[Passage — start]

It's entirely possible energy does just become the dominant cost and none of those previous points matter, but it's also an input we know we can scale up pretty much arbitrarily if we're willing to spend the money. It's also something that only starts to become a fundamental economic roadblock after a lot more scaling. For instance, the 100,000 wafer scale processor example requires a lot of power, but only about as much as largest PV installations that currently exist. You could then upgrade it to 2028 technology and stack memory on top of the wafers without changing power density by all that much.

This is likely a topic worth periodically revisiting as the issue gets closer.

[-]Daniel Kokotajlo4yΩ230

Ok, thanks! I defer to your judgment on this, you clearly know way more than me. Oh well, there goes one of my hopes for the price of compute reaching a floor.

[-][anonymous]4y10

There are ways to get more energy efficiency by spending more on lower-clocked hardware, or by using a larger memory:compute ratio, and there are also hardware architectures with plausible significant power advantages.

As far as I understand, we're only 3 orders of magnitude away from Landauer limit, which doesn't leave a lot of room to squeeze efficiency out of. On the supply side, fusion doesn't seem like a relevant factor before 2050 unless an alternative approach takes us by surprise. Solar PV efficiency is already on the OOM of 1, so any advances have to come from reduction in production and maintenance costs (which is plausible for all I know).

[-]darius4y30

The Landauer limit constrains irreversible computing, not computing in general.

[-][anonymous]4y30

On the technology readiness level, I put reversible computing somewhere between von Neumann probes and warp drive. Definitely post-Singularity, likely impossible.

[-]Alexander Gietelink Oldenziel4y*10

Knowing little about irreversible computing this nevertheless sound surprising to me. Why exactly is irreversible computing so hard?

EDIT ofc I meant reversible not irreversible computing here!

[-]TanjB4y60

Irreversible is normal computing, the operation makes a state change which does not allow you to go backwards. Reversible computing is a lab curiosity at very small scale, using circuits which slide between states without dissipating energy and can slide the other way too. As Maxim says, it is far-out speculation whether we can really build computers that way.

[-]Alexander Gietelink Oldenziel4y30

Warp drive is more likely than not physically impossible, and even if possible would require insane energies, manipulating spacetime using exotic matter (which has never been produced) etc. It is a true magitech.

Von Neumann Probes seem easier; they re probably physically possible but the sheer engineering for it to work seems very very difficult. In fact there are no credible plans or ideas to even build one. Just having interstellar space travel is an immense task.

Doing thing with circuits seems comparatively more feasible.

[-]darius4y10

Agreed. I had [this recent paper](https://ieeexplore.ieee.org/abstract/document/9325353) in mind when I raised the question.

[-]Veedrac4y30

I don't expect a sustained Moore's Law type improvement to efficiency here, just the possibility of a few technology jumps with modest but meaningful gains. A factor of 10 beyond CMOS would amount to an extension of a decade.

[Passage — finish]
[Provided records — start]

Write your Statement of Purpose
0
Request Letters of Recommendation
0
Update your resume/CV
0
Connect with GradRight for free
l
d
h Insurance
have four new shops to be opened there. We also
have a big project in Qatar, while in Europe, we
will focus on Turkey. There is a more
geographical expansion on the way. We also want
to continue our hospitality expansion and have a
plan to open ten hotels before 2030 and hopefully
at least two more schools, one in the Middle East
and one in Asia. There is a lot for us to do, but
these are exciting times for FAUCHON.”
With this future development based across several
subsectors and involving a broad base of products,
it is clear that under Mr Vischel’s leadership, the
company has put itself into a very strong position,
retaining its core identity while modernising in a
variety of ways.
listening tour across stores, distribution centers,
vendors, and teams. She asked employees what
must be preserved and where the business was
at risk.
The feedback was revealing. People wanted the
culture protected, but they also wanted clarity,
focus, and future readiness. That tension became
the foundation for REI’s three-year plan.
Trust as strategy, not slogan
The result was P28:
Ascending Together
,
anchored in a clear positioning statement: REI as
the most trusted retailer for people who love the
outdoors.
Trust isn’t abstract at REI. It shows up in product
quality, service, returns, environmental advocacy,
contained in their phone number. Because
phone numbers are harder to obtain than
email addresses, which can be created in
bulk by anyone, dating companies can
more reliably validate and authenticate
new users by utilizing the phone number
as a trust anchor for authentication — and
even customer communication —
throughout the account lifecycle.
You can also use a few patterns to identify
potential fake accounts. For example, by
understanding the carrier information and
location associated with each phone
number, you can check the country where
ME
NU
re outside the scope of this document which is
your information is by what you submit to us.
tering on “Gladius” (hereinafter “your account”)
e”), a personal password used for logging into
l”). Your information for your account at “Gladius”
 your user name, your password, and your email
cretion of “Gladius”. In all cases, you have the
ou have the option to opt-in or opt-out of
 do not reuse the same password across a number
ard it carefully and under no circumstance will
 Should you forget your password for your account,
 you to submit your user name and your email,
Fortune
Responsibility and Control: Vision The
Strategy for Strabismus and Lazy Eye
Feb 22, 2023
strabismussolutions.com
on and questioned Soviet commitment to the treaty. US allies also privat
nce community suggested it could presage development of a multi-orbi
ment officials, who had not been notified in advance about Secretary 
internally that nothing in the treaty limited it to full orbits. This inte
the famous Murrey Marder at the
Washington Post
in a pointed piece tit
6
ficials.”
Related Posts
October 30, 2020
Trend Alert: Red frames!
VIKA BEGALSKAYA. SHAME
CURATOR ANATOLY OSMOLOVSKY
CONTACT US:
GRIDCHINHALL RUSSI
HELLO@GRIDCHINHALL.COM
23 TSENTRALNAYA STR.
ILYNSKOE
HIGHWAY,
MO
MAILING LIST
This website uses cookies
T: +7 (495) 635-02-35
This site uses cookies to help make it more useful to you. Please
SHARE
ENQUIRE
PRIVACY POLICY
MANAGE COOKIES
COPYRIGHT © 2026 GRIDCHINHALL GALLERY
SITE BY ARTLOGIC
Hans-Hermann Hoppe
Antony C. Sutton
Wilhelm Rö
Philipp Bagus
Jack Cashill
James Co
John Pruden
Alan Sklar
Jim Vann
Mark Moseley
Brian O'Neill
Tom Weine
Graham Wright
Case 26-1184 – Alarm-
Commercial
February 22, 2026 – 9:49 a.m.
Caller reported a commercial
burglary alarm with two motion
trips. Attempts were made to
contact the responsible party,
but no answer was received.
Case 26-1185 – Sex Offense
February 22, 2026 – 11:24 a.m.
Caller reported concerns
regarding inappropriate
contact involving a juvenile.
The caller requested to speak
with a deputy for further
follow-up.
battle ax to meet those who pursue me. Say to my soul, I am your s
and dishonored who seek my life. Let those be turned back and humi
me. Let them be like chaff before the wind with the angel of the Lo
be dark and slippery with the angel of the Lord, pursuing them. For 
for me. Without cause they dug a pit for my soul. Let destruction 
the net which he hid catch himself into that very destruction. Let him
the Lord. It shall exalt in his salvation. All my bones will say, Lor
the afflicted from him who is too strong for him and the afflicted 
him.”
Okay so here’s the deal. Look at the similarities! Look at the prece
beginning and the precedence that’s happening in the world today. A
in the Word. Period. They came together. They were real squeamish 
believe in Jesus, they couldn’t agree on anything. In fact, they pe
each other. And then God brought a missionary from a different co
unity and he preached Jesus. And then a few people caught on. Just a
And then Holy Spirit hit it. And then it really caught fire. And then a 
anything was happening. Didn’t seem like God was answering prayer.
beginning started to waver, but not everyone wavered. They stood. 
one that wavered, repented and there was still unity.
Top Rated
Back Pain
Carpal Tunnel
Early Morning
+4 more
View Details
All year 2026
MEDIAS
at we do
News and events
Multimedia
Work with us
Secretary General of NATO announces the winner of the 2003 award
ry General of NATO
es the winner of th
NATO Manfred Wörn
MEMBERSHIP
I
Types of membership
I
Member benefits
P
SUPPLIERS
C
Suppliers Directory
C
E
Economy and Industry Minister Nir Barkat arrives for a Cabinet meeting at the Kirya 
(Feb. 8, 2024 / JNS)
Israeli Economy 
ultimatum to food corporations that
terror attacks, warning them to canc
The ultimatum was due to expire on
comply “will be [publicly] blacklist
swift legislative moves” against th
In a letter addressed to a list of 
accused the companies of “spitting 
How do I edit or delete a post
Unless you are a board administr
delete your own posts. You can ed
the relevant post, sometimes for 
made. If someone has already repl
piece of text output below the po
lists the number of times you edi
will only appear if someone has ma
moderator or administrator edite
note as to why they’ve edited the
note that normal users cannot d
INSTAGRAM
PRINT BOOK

[Provided records — finish]

▸ **Instruction 1**:
Decide whether each statement agrees with the thread on computing energy costs. For each, answer yes or no and quote the words of the thread that decide it.
(a) Reversible computing is described as existing only at very small scale in labs.
(b) One commenter holds that further gains in solar PV must come mainly from higher conversion efficiency.
(c) One commenter puts current computing at about three orders of magnitude from the Landauer limit.
▸ **Instruction 2**:
In the thread on computing energy costs, what would a factor of 10 beyond CMOS amount to?
▸ **Instruction 3**:
Duplicate the part of the thread on computing energy costs between "[-]darius4y30" and "computing so hard?", inclusive.

▸ **Task output 1**:
(a) Yes: "Reversible computing is a lab curiosity at very small scale"
(b) No: "Solar PV efficiency is already on the OOM of 1, so any advances have to come from reduction in production and maintenance costs"
(c) Yes: "we're only 3 orders of magnitude away from Landauer limit"

▸ **Task output 2**:
An extension of a decade.

▸ **Task output 3**:
[-]darius4y30

The Landauer limit constrains irreversible computing, not computing in general.

[-][anonymous]4y30

On the technology readiness level, I put reversible computing somewhere between von Neumann probes and warp drive. Definitely post-Singularity, likely impossible.

[-]Alexander Gietelink Oldenziel4y*10

Knowing little about irreversible computing this nevertheless sound surprising to me. Why exactly is irreversible computing so hard?